Uehashi is also Professor of Ethnology at Kawamura Gakuen Women's University, having completed a PhD focusing on the Yamatji, an indigenous Australian people.
Uehashi's career as a writer started in 1989. Her first book was The Sacred Tree. She then wrote the novel O God, Sleep Ye in The Forest of Moon. This novel received an award from the Japanese Association of Writers for Children, which made her one of the famous Japanese-fantasy authors.
In 1996, she published the first book of her Moribito series, Guardian of the Spirit. The novel received the Noma Children's Literature New Face Prize and the Sankei Children's Culture and Publishing award and the English translation was awarded the Mildred L. Batchelder Award in 2009. In 1999, Uehashi published the second book of the Moribito series, Guardian of the Darkness. With this novel she received the Japanese Association of Writers for Children's award. In 2002 The Guardian series won the Iwaya Sazanami literature award, and in 2003, Guardian of the God won another Japanese award from the Shogakukan publishing company. Then, in 2003, Uehashi wrote the novel Beyond the Fox Whistle, which received a Noma Children's Literature award. In 2006 she wrote the two volume Kemono no Soja (lit. "The Beast Player"), which she complemented with two more volumes in 2009.
Both Moribito: Guardian of the Spirit and the first two volumes of Kemono no Soja have had anime adaptations, in 2007 and 2009, respectively. Moribito: Guardian of the Spirit has also been made into a radio drama and Kemono no Soja into a manga.

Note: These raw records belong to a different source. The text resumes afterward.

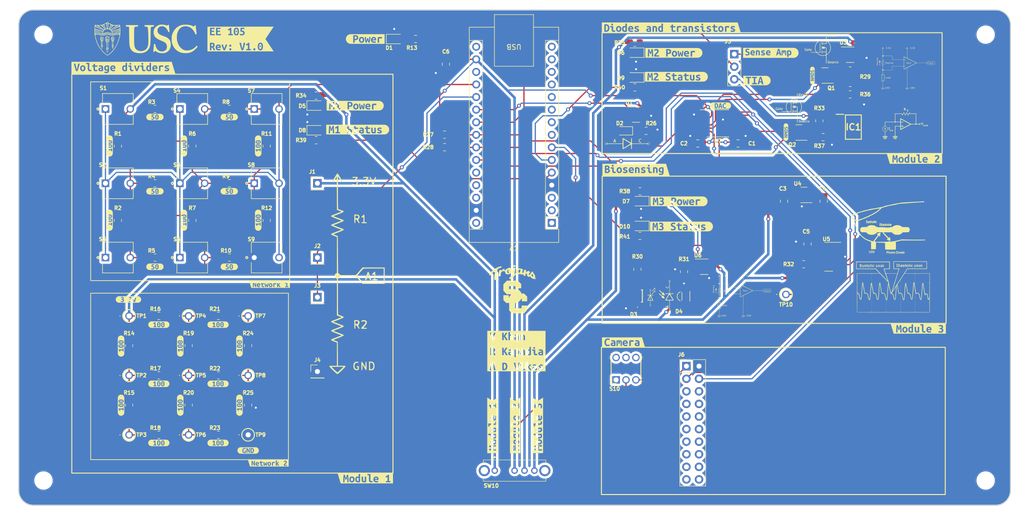
<source format=kicad_pcb>
(kicad_pcb (version 20221018) (generator pcbnew)

  (general
    (thickness 1.6)
  )

  (paper "A4")
  (layers
    (0 "F.Cu" signal)
    (31 "B.Cu" signal)
    (32 "B.Adhes" user "B.Adhesive")
    (33 "F.Adhes" user "F.Adhesive")
    (34 "B.Paste" user)
    (35 "F.Paste" user)
    (36 "B.SilkS" user "B.Silkscreen")
    (37 "F.SilkS" user "F.Silkscreen")
    (38 "B.Mask" user)
    (39 "F.Mask" user)
    (40 "Dwgs.User" user "User.Drawings")
    (41 "Cmts.User" user "User.Comments")
    (42 "Eco1.User" user "User.Eco1")
    (43 "Eco2.User" user "User.Eco2")
    (44 "Edge.Cuts" user)
    (45 "Margin" user)
    (46 "B.CrtYd" user "B.Courtyard")
    (47 "F.CrtYd" user "F.Courtyard")
    (48 "B.Fab" user)
    (49 "F.Fab" user)
    (50 "User.1" user)
    (51 "User.2" user)
    (52 "User.3" user)
    (53 "User.4" user)
    (54 "User.5" user)
    (55 "User.6" user)
    (56 "User.7" user)
    (57 "User.8" user)
    (58 "User.9" user)
  )

  (setup
    (pad_to_mask_clearance 0)
    (pcbplotparams
      (layerselection 0x00010fc_ffffffff)
      (plot_on_all_layers_selection 0x0000000_00000000)
      (disableapertmacros false)
      (usegerberextensions false)
      (usegerberattributes true)
      (usegerberadvancedattributes true)
      (creategerberjobfile true)
      (dashed_line_dash_ratio 12.000000)
      (dashed_line_gap_ratio 3.000000)
      (svgprecision 4)
      (plotframeref false)
      (viasonmask false)
      (mode 1)
      (useauxorigin false)
      (hpglpennumber 1)
      (hpglpenspeed 20)
      (hpglpendiameter 15.000000)
      (dxfpolygonmode true)
      (dxfimperialunits true)
      (dxfusepcbnewfont true)
      (psnegative false)
      (psa4output false)
      (plotreference true)
      (plotvalue true)
      (plotinvisibletext false)
      (sketchpadsonfab false)
      (subtractmaskfromsilk false)
      (outputformat 1)
      (mirror false)
      (drillshape 0)
      (scaleselection 1)
      (outputdirectory "")
    )
  )

  (net 0 "")
  (net 1 "unconnected-(A1-TX1-Pad1)")
  (net 2 "unconnected-(A1-RX1-Pad2)")
  (net 3 "unconnected-(A1-~{RESET}-Pad3)")
  (net 4 "gnd")
  (net 5 "m1_status_led")
  (net 6 "m2_status_led")
  (net 7 "m3_status_led")
  (net 8 "unconnected-(A1-D5-Pad8)")
  (net 9 "unconnected-(A1-D6-Pad9)")
  (net 10 "unconnected-(A1-D7-Pad10)")
  (net 11 "unconnected-(A1-D8-Pad11)")
  (net 12 "unconnected-(A1-D9-Pad12)")
  (net 13 "unconnected-(A1-D10-Pad13)")
  (net 14 "unconnected-(A1-MOSI-Pad14)")
  (net 15 "unconnected-(A1-MISO-Pad15)")
  (net 16 "unconnected-(A1-SCK-Pad16)")
  (net 17 "3v3")
  (net 18 "unconnected-(A1-AREF-Pad18)")
  (net 19 "A0_NA")
  (net 20 "m1_voltage_divider")
  (net 21 "m2_diode")
  (net 22 "m2_nmos")
  (net 23 "SDA")
  (net 24 "SCL")
  (net 25 "m3_photo_diode")
  (net 26 "unconnected-(A1-A7-Pad26)")
  (net 27 "unconnected-(A1-+5V-Pad27)")
  (net 28 "unconnected-(A1-~{RESET}-Pad28)")
  (net 29 "unconnected-(A1-VIN-Pad30)")
  (net 30 "3v3_m3")
  (net 31 "1v8_m3")
  (net 32 "Net-(D1-A)")
  (net 33 "Net-(D2-K)")
  (net 34 "DAC_out0")
  (net 35 "Net-(D5-A)")
  (net 36 "Net-(D6-A)")
  (net 37 "Net-(D7-A)")
  (net 38 "Net-(D8-A)")
  (net 39 "Net-(D9-A)")
  (net 40 "Net-(D10-A)")
  (net 41 "m2_nmos_tia")
  (net 42 "source")
  (net 43 "unconnected-(IC1-IN2+-Pad5)")
  (net 44 "unconnected-(IC1-IN2--Pad6)")
  (net 45 "unconnected-(IC1-OUT2-Pad7)")
  (net 46 "3v3_m2")
  (net 47 "3v3_m1")
  (net 48 "m2_nmos_senseamp")
  (net 49 "DAC_out1")
  (net 50 "Net-(Q1-S)")
  (net 51 "DAC_out2")
  (net 52 "DAC_out3")
  (net 53 "DAC_out4")
  (net 54 "Net-(R1-Pad2)")
  (net 55 "Net-(R2-Pad2)")
  (net 56 "Net-(R3-Pad2)")
  (net 57 "/Module 1/center_node")
  (net 58 "Net-(R10-Pad1)")
  (net 59 "Net-(R11-Pad1)")
  (net 60 "Net-(R11-Pad2)")
  (net 61 "Net-(R14-Pad2)")
  (net 62 "Net-(R15-Pad2)")
  (net 63 "Net-(R16-Pad2)")
  (net 64 "Net-(R17-Pad2)")
  (net 65 "Net-(R18-Pad2)")
  (net 66 "Net-(R21-Pad2)")
  (net 67 "Net-(R22-Pad2)")
  (net 68 "DAC_out5")
  (net 69 "Net-(D3-A)")
  (net 70 "Net-(U5-~{INT})")
  (net 71 "unconnected-(U5-NC-Pad1)")
  (net 72 "unconnected-(U5-NC-Pad5)")
  (net 73 "unconnected-(U5-NC-Pad6)")
  (net 74 "unconnected-(U5-NC-Pad7)")
  (net 75 "unconnected-(U5-NC-Pad8)")
  (net 76 "unconnected-(U5-NC-Pad14)")
  (net 77 "DAC_out6")
  (net 78 "DAC_out7")
  (net 79 "unconnected-(SW10-PadMH1)")
  (net 80 "unconnected-(SW10-PadMH2)")
  (net 81 "Net-(U6-+)")
  (net 82 "unconnected-(J6-Pin_5-Pad5)")
  (net 83 "unconnected-(J6-Pin_6-Pad6)")
  (net 84 "unconnected-(J6-Pin_7-Pad7)")
  (net 85 "unconnected-(J6-Pin_8-Pad8)")
  (net 86 "unconnected-(J6-Pin_9-Pad9)")
  (net 87 "unconnected-(J6-Pin_10-Pad10)")
  (net 88 "unconnected-(J6-Pin_11-Pad11)")
  (net 89 "unconnected-(J6-Pin_12-Pad12)")
  (net 90 "unconnected-(J6-Pin_13-Pad13)")
  (net 91 "unconnected-(J6-Pin_14-Pad14)")
  (net 92 "unconnected-(J6-Pin_15-Pad15)")
  (net 93 "unconnected-(J6-Pin_16-Pad16)")
  (net 94 "unconnected-(J6-Pin_17-Pad17)")
  (net 95 "unconnected-(J6-Pin_18-Pad18)")
  (net 96 "unconnected-(J6-Pin_19-Pad19)")
  (net 97 "unconnected-(J6-Pin_20-Pad20)")
  (net 98 "Net-(J6-Pin_1)")
  (net 99 "unconnected-(S10-Pad1)")
  (net 100 "unconnected-(S10-Pad4)")
  (net 101 "unconnected-(S10-Pad5)")
  (net 102 "unconnected-(S10-Pad6)")

  (footprint "kibuzzard-666A140F" (layer "F.Cu") (at 182.626 63.5))

  (footprint "custom_footprints:SW_4-1437565-0" (layer "F.Cu") (at 85 85))

  (footprint "kibuzzard-666A1E2E" (layer "F.Cu") (at 154.686 133.858 90))

  (footprint "kibuzzard-666A1C72" (layer "F.Cu") (at 171.958 117.094))

  (footprint "Resistor_SMD:R_0805_2012Metric_Pad1.20x1.40mm_HandSolder" (layer "F.Cu") (at 109.982 67.31 180))

  (footprint "kibuzzard-666B1C5A" (layer "F.Cu") (at 98.298 77.47 90))

  (footprint "Package_TO_SOT_SMD:SOT-23-5" (layer "F.Cu") (at 217.668 59.055))

  (footprint "kibuzzard-666B1C5A" (layer "F.Cu") (at 94.516 129.794 90))

  (footprint "kibuzzard-666B4306" (layer "F.Cu") (at 191.516 69.342))

  (footprint "kibuzzard-666B1BA9" (layer "F.Cu") (at 94.742 55.88))

  (footprint "Resistor_SMD:R_0805_2012Metric_Pad1.20x1.40mm_HandSolder" (layer "F.Cu") (at 212.222 75.692))

  (footprint "kibuzzard-666B1CC3" (layer "F.Cu") (at 92.456 71.628))

  (footprint "Capacitor_SMD:C_0805_2012Metric_Pad1.18x1.45mm_HandSolder" (layer "F.Cu") (at 204.344 88.6245 -90))

  (footprint "Module:Arduino_Nano" (layer "F.Cu") (at 157.5 93 180))

  (footprint "Resistor_SMD:R_0805_2012Metric_Pad1.20x1.40mm_HandSolder" (layer "F.Cu") (at 174.768 102.348 -90))

  (footprint "custom_footprints:5115" (layer "F.Cu") (at 72.266 135.778))

  (footprint "custom_footprints:5115" (layer "F.Cu") (at 204.724 107.442))

  (footprint "Resistor_SMD:R_0805_2012Metric_Pad1.20x1.40mm_HandSolder" (layer "F.Cu") (at 92.5 85))

  (footprint "kibuzzard-666B1CC3" (layer "F.Cu") (at 92.456 101.854))

  (footprint "custom_footprints:SW_4-1437565-0" (layer "F.Cu") (at 100 100))

  (footprint "Graphics:usc_logo2_conv" (layer "F.Cu") (at 149.606 106.426))

  (footprint "LED_SMD:LED_0805_2012Metric_Pad1.15x1.40mm_HandSolder" (layer "F.Cu") (at 175.276 93.614 180))

  (footprint "Package_TO_SOT_SMD:SOT-23" (layer "F.Cu") (at 208.344 87.3545 180))

  (footprint "Graphics:led_w2" (layer "F.Cu") (at 177.546 107.95))

  (footprint "MountingHole:MountingHole_3.2mm_M3" (layer "F.Cu") (at 245 145))

  (footprint "kibuzzard-666B1CC3" (layer "F.Cu") (at 77.47 101.854))

  (footprint "Resistor_SMD:R_0805_2012Metric_Pad1.20x1.40mm_HandSolder" (layer "F.Cu") (at 78.266 123.778))

  (footprint "kibuzzard-666B1C5A" (layer "F.Cu") (at 90.198 113.538))

  (footprint "Graphics:pd_w3.5" (layer "F.Cu")
    (tstamp 28052900-dbed-40b4-a980-6fbef341965d)
    (at 180.594 107.95)
    (attr board_only exclude_from_pos_files exclude_from_bom)
    (fp_text reference "G***" (at 0 0) (layer "F.SilkS") hide
        (effects (font (size 1.5 1.5) (thickness 0.3)))
      (tstamp 65acb1fb-51f1-4b3a-b2fb-cac9f06e0c01)
    )
    (fp_text value "LOGO" (at 0.75 0) (layer "F.SilkS") hide
        (effects (font (size 1.5 1.5) (thickness 0.3)))
      (tstamp bb4bca49-a064-4086-a5b4-bdb239d6669f)
    )
    (fp_poly
      (pts
        (xy 0.432658 -2.164737)
        (xy 0.458096 -2.130183)
        (xy 0.481388 -2.085079)
        (xy 0.496942 -2.039645)
        (xy 0.500254 -2.014823)
        (xy 0.493347 -1.979101)
        (xy 0.475881 -1.930192)
        (xy 0.465655 -1.907458)
        (xy 0.429178 -1.850535)
        (xy 0.380236 -1.81344)
        (xy 0.364797 -1.805894)
        (xy 0.298486 -1.786568)
        (xy 0.215589 -1.777406)
        (xy 0.130364 -1.779061)
        (xy 0.058164 -1.791853)
        (xy -0.003995 -1.824404)
        (xy -0.056552 -1.877277)
        (xy -0.093996 -1.941762)
        (xy -0.110816 -2.009149)
        (xy -0.107359 -2.053413)
        (xy -0.088984 -2.097179)
        (xy -0.059976 -2.139206)
        (xy -0.028411 -2.169484)
        (xy -0.006391 -2.178526)
        (xy 0.019825 -2.167206)
        (xy 0.02499 -2.137872)
        (xy 0.008527 -2.097462)
        (xy 0.001263 -2.086844)
        (xy -0.021148 -2.047438)
        (xy -0.022245 -2.009104)
        (xy -0.017292 -1.988877)
        (xy 0.0055 -1.934405)
        (xy 0.041776 -1.899015)
        (xy 0.095197 -1.874867)
        (xy 0.178904 -1.857642)
        (xy 0.260498 -1.861931)
        (xy 0.330669 -1.886446)
        (xy 0.365419 -1.912288)
        (xy 0.398495 -1.965796)
        (xy 0.407994 -2.029066)
        (xy 0.393618 -2.085076)
        (xy 0.37761 -2.132255)
        (xy 0.383012 -2.165304)
        (xy 0.408779 -2.178491)
        (xy 0.410665 -2.178526)
      )

      (stroke (width 0) (type solid)) (fill solid) (layer "F.SilkS") (tstamp cb14600f-24fd-437c-95b6-760b8c6cf25e))
    (fp_poly
      (pts
        (xy 0.487821 1.748221)
        (xy 0.492186 1.767248)
        (xy 0.481458 1.792918)
        (xy 0.445796 1.814588)
        (xy 0.423603 1.823009)
        (xy 0.355019 1.846718)
        (xy 0.355019 1.936468)
        (xy 0.355019 2.026217)
        (xy 0.423603 2.049926)
        (xy 0.470593 2.071184)
        (xy 0.490582 2.094761)
        (xy 0.492186 2.105687)
        (xy 0.481857 2.133264)
        (xy 0.46798 2.14091)
        (xy 0.445458 2
... [1744684 chars truncated]
</source>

For her "lasting contribution" as a children's writer, Uehashi won the biennial, international Hans Christian Andersen Award in 2014. Announced late in March, it will be presented on 10 September at the annual conference of the International Board on Books for Young People (IBBY) in Mexico City. According to the IBBY jury chaired by María Jesús Gil of Spain, "Uehashi tells stories that are replete with imagination, culture and the beauty of a sophisticated process and form. Her literary subjects are based on ancient Japanese mythology and science-fiction fantasy that are deeply rooted in human reality."